By the way! I bought a domain name for SpeedGuard PRO yesterday, so it’s like a promise now! 🥳

Feedback for bug fix

I added the first issue to SpeedGuard public repo on GitHub!

Feedback to specify usage scenarios and customer persona for better product-market fit

I’ve updated on of the usage scenarios according to the feedback that I received. One of my customer personas, James is a WordPress developer who installs plugin not on his own website, but on his client website. So he wants reports to come to his email address instead of his clients’. Also he doesn’t want any additional activity from the plugin in the admin (no dashboard or admin bar widget, no notifications).

Feedback for new features and development plan

>>>

The topic of this episode: Making a product development plan

At this point, we have Lean Canvas, Customer avatars, usage scenarios, and even some real-life feedback. To develop our product we need a plan! No need to tell, why it’s essential to have it.
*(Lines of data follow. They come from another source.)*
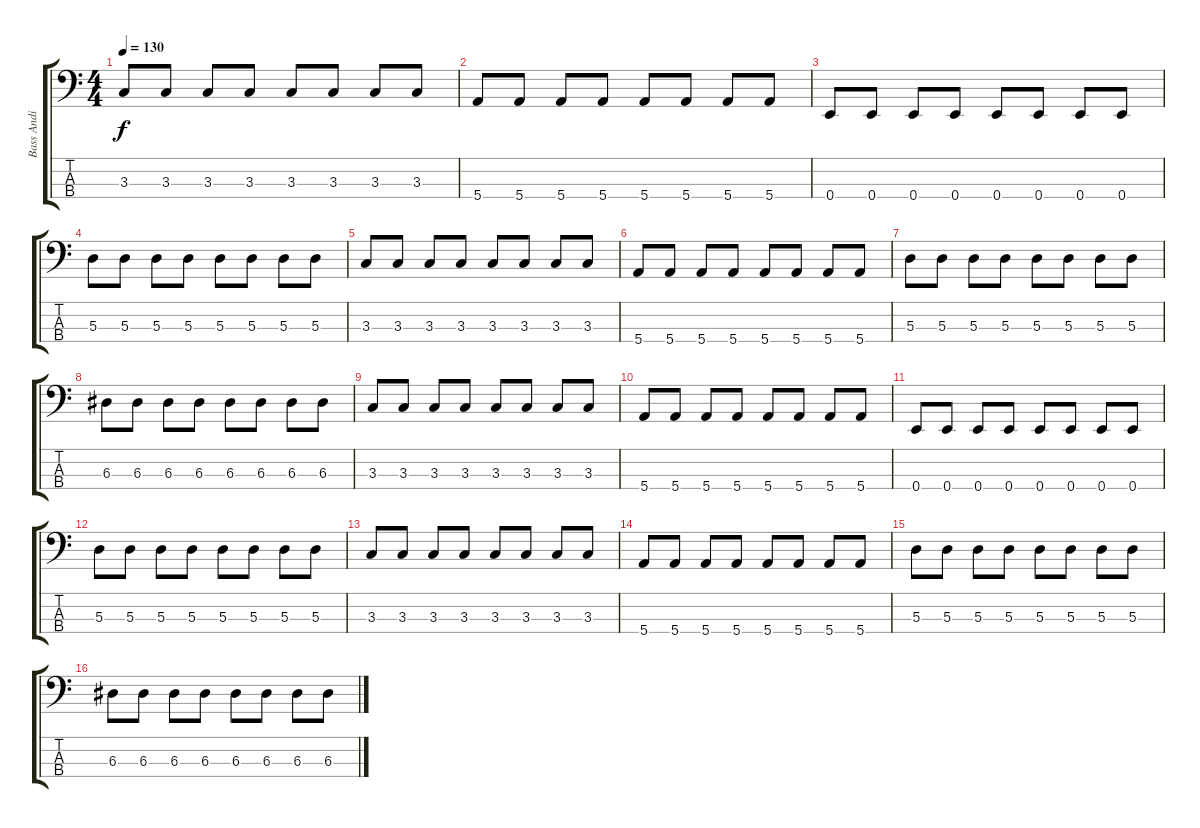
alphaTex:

\track ("Bass Andi" "Bass Andi") {instrument electricbasspick}
\staff {score tabs}
\tuning (G2 D2 A1 E1) {hide}
\ts (4 4)
\tempo 130
\clef f4
\ks c
3.3.8{dy f} 3.3.8 3.3.8 3.3.8 3.3.8 3.3.8 3.3.8 3.3.8 |
5.4.8 5.4.8 5.4.8 5.4.8 5.4.8 5.4.8 5.4.8 5.4.8 |
0.4.8 0.4.8 0.4.8 0.4.8 0.4.8 0.4.8 0.4.8 0.4.8 |
5.3.8 5.3.8 5.3.8 5.3.8 5.3.8 5.3.8 5.3.8 5.3.8 |
3.3.8 3.3.8 3.3.8 3.3.8 3.3.8 3.3.8 3.3.8 3.3.8 |
5.4.8 5.4.8 5.4.8 5.4.8 5.4.8 5.4.8 5.4.8 5.4.8 |
5.3.8 5.3.8 5.3.8 5.3.8 5.3.8 5.3.8 5.3.8 5.3.8 |
6.3.8 6.3.8 6.3.8 6.3.8 6.3.8 6.3.8 6.3.8 6.3.8 |
3.3.8 3.3.8 3.3.8 3.3.8 3.3.8 3.3.8 3.3.8 3.3.8 |
5.4.8 5.4.8 5.4.8 5.4.8 5.4.8 5.4.8 5.4.8 5.4.8 |
0.4.8 0.4.8 0.4.8 0.4.8 0.4.8 0.4.8 0.4.8 0.4.8 |
5.3.8 5.3.8 5.3.8 5.3.8 5.3.8 5.3.8 5.3.8 5.3.8 |
3.3.8 3.3.8 3.3.8 3.3.8 3.3.8 3.3.8 3.3.8 3.3.8 |
5.4.8 5.4.8 5.4.8 5.4.8 5.4.8 5.4.8 5.4.8 5.4.8 |
5.3.8 5.3.8 5.3.8 5.3.8 5.3.8 5.3.8 5.3.8 5.3.8 |
6.3.8 6.3.8 6.3.8 6.3.8 6.3.8 6.3.8 6.3.8 6.3.8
We also need a convenient tool for planning

I’m using these Decision WorkSheet and Plugin Roadmap by Jonathan Wold quite often (also, check out his project https://growinwp.com).

So I used it for planning SpeedGuard too. I find it really convenient, that it’s just 1-3 releases you’re supposed to plan as things change frequently. Also, I like the approach of having a goal for a release, and also having metrics predefined to measure if that goal was reached.

But! I’ve encounter a problem though.

The last timeI have it updated was in April!

Since then lots of things changed (I added location and connection settings to test site speed, then I had to switch from WebPageTest to PageSpeedInsights, received some feedback that changes what I was thinking before etc), but it never got updated accordingly.

But what’s more important, we need the revision of the plan to be scheduled!

That’s definitely what was a missing part for me.

So my task for the next episode (Tuesday, July 7) is:

  • Update the SpeedGuard Roadmap
  • Set up a schedule to keep it updated (even if there were no releases)
  • Write down the process of feedback collection and planning. When I get any new feedback, I:
    • Testimonials for promotion go here: 
    • Bugs go here:
    • Feature ideas go here:
    • Updates to user scenarios go here:  

Nathans’s task is: to set up the ways of collecting-processing-applying feedback for AB Split Test.

Next week we’ll be talking about making a Documentation for the plugin!

Join us on this journey!

We are going go live in WP Builds Facebook group starting every Tuesday at 2 PM UK time. It’s a private group, so you need to join it first. After this, you’ll be able to watch us live and participate in a live conversation. If you happen to not have a Facebook account you can watch live here but you won’t be notified when we’re going live and won’t be able to participate in the conversation, unfortunately.

P.S. Not about WordPress, startups and plugins exactly, but…

I work on my own, and I don’t share a lot of my daily work with anyone (actually, don’t share at all). Most of my planning is done on the walls and pieces of paper.

So once I did what I’ve planned I just take it off the board or wipe it out to put on new tasks. I don’t keep any track of what I’ve planned for some period vs what I’ve actually managed to accomplish. It’s always about looking forward and planning the next steps.

So I never know actually if I did something valuable at all.

When you have a friend with whom you can share updates once in a month or so it may help to keep track of your deeds and acknowledge that you’re moving towards your goals!

Nathan called it an accountability partner (I didn’t know this term). I’m so happy about the show and having Nathan as an accountability partner!

If I feel sad sometime in September and it seems to me that I’m not moving anywhere, I’ll be able to take a look at this post or re-watch this episode. And perhaps, I will think “Oh, just 2 months ago I was planning so and so and now I have it done actually!”

If you feel the same way sometimes too, check out this podcast episode “You are NOT a failure” by Lee Jackson. Cheers!